··· Ausgangstext

«Die Vorlage ist eine Wundertüte»

Die Vorlage ist für einen Grossteil der Schweizerinnen und Schweizer eine Wundertüte. Das ist der grösste Haken daran.

Die Vorlage ist für einen Grossteil der Schweizerinnen und Schweizer eine Wundertüte. Das ist der grösste Haken daran.

Das Volk muss über ­etwas abstimmen – weiss aber nicht ­genau, worüber. Befürworter und ­Gegner werfen sich in Debatten die immer gleichen Argumente an den Kopf. Kosten würden gespart und die Qualität gesteigert, versprechen die Befürworter. Es entstehe eine Zweiklassenmedizin und die Patienten würden bestraft, befürchten die Gegner. Die Irritation wächst, und die Wundertüte bleibt zu. Höchste Zeit, sie zu öffnen. Was herauskommt, hat drei Buchstaben und ist in der Schweiz seit Jahren bekannt: HMO (Health Maintenance Organization).

······
··· Rohdaten

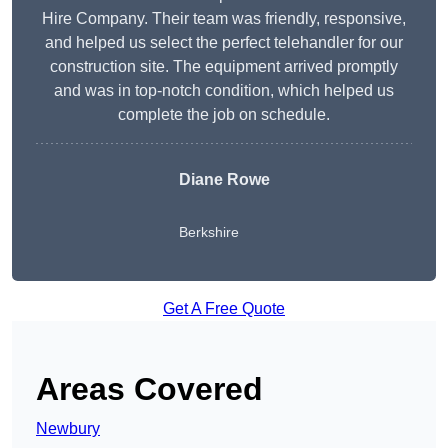
Hire Company. Their team was friendly, responsive,
and helped us select the perfect telehandler for our
construction site. The equipment arrived promptly
and was in top-notch condition, which helped us
complete the job on schedule.
Diane Rowe
Berkshire
Get A Free Quote
Areas Covered
Newbury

······

Aufgaben —
**a.** Kopieren Sie aus dem Text über die Abstimmungsvorlage wortgetreu den Abschnitt von „Das Volk muss“ bis „(Health Maintenance Organization).“.
**b.** Nehmen Sie den Text über die Abstimmungsvorlage nach seinem letzten Satz wieder auf und schreiben Sie ihn weiter.

Ergebnisse je Aufgabe —
**a.**
Das Volk muss über ­etwas abstimmen – weiss aber nicht ­genau, worüber. Befürworter und ­Gegner werfen sich in Debatten die immer gleichen Argumente an den Kopf. Kosten würden gespart und die Qualität gesteigert, versprechen die Befürworter. Es entstehe eine Zweiklassenmedizin und die Patienten würden bestraft, befürchten die Gegner. Die Irritation wächst, und die Wundertüte bleibt zu. Höchste Zeit, sie zu öffnen. Was herauskommt, hat drei Buchstaben und ist in der Schweiz seit Jahren bekannt: HMO (Health Maintenance Organization).

**b.**
Bei der Managed-Care-Vorlage geht es um nichts anderes als darum, Ärztenetzwerke nach dem HMO-Vorbild ­gesetzlich zu verankern. Patienten, die nicht mitmachen, zahlen mehr Selbstbehalt. Wer sich fügt, zahlt gleich viel wie jetzt. Das Prinzip: zuerst den ­Hausarzt aufsuchen und nicht bei ­jedem «Boböli» direkt zum Spezialisten rennen. Falls doch ein Spezialist ins Spiel kommt, muss es einer aus dem Netz sein. 17 Prozent der Schweizer sind bereits heute HMO-versichert. Mit 40 Prozent haben sich mehr als doppelt so viele Versicherte für Modelle entschieden, bei denen die freie Arztwahl ebenfalls beschränkt ist – allerdings nicht so streng wie beim HMO-Prinzip. Bekannteste und beliebteste Variante ist das Hausarztmodell.

Im Gegensatz zu HMO muss sich der Patient bei dieser Form lediglich für einen Hausarzt entscheiden, darf danach aber zum Spezialisten seiner Wahl gehen, da es keine vorgeschriebenen Netzwerke mit Ärztelisten und Budgetvorgaben gibt. Das ist der wesentliche Unterschied zum angestrebten HMO-Prinzip und für die Abstimmung von grosser Bedeutung: Die Gesetzesvorlage ist so formuliert, dass Modelle nach dem Hausarztprinzip künftig nicht mehr akzeptiert würden. Versicherte müssten also in ein HMO-Modell wechseln oder hoffen, dass sich ihr Hausarzt samt den bevorzugten Spezialisten zu einem «integrierten Netzwerk» zusammenschliesst, wie es das Gesetz vorschreibt.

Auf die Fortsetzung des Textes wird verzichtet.